■ Exercise requirements ■
Copy the lines below exactly, beginning at the line that contains "class: Squamata" and continuing through the last line, with both ends included.
## Start
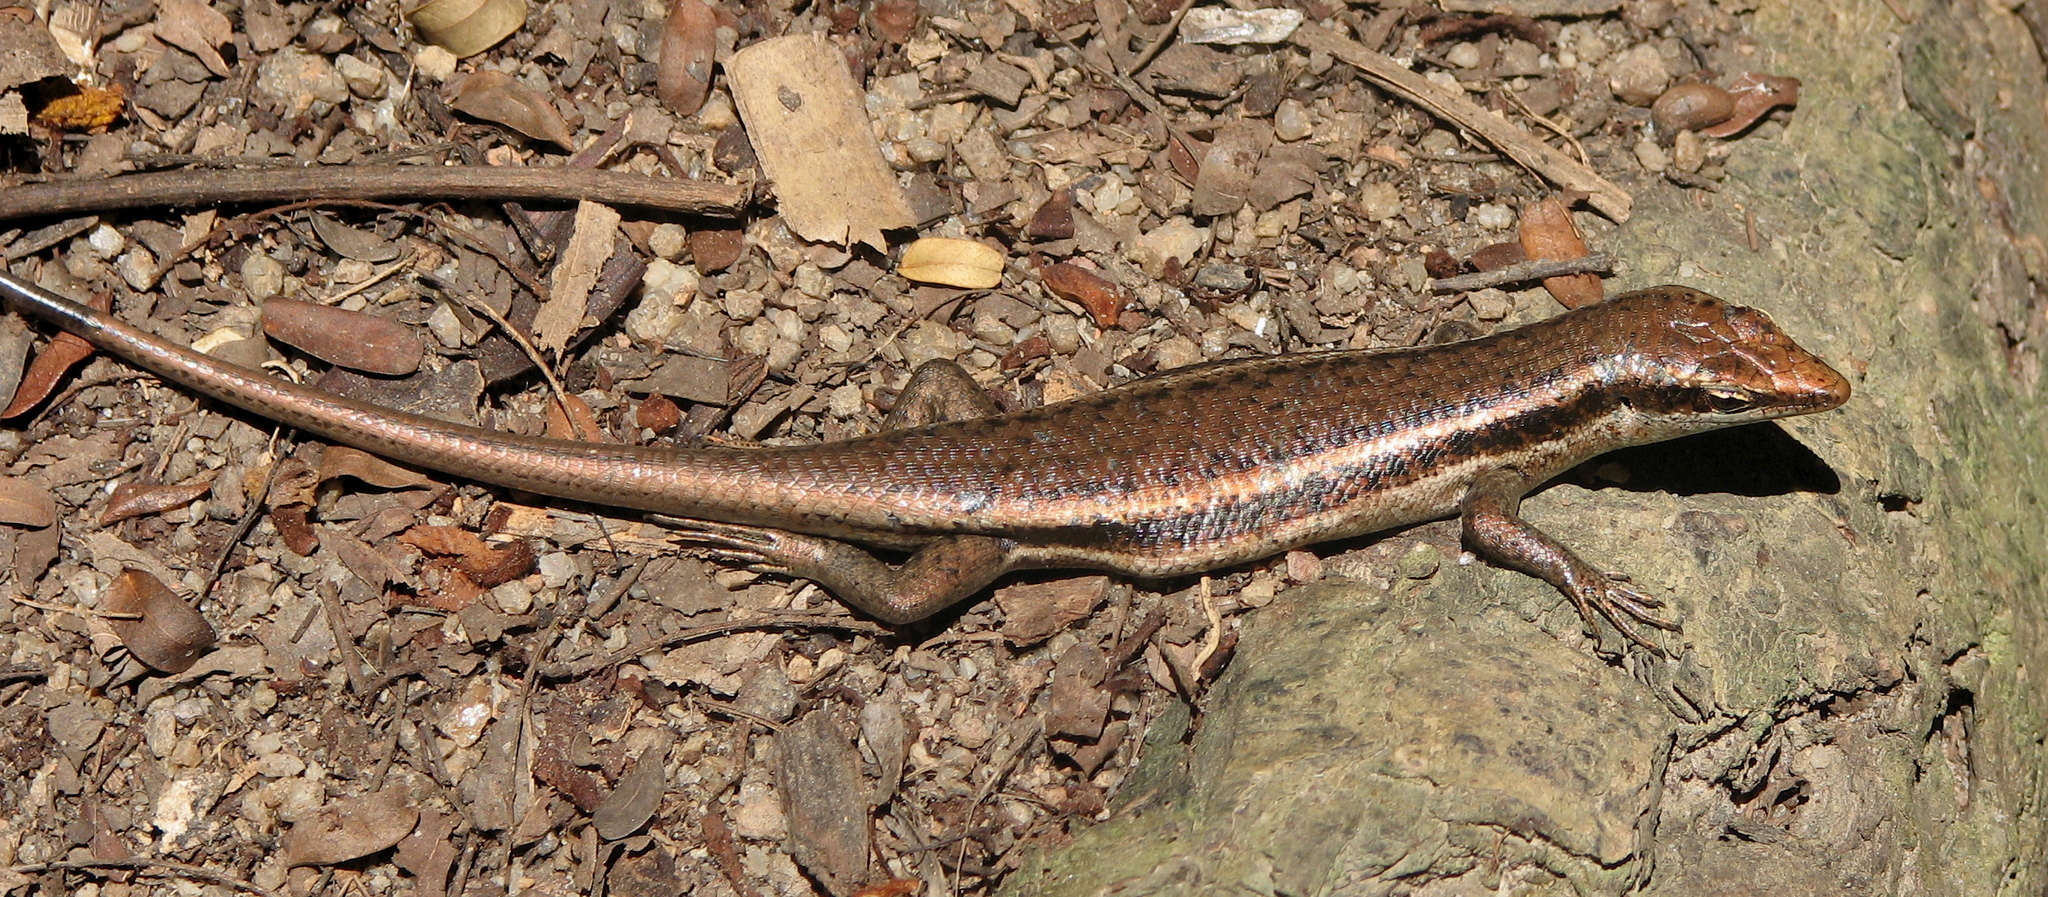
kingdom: Animalia
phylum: Chordata
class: Squamata
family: Scincidae
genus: Trachylepis
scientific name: Trachylepis sechellensis
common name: Seychelles skink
## End
■ Result for this task ■
class: Squamata
family: Scincidae
genus: Trachylepis
scientific name: Trachylepis sechellensis
common name: Seychelles skink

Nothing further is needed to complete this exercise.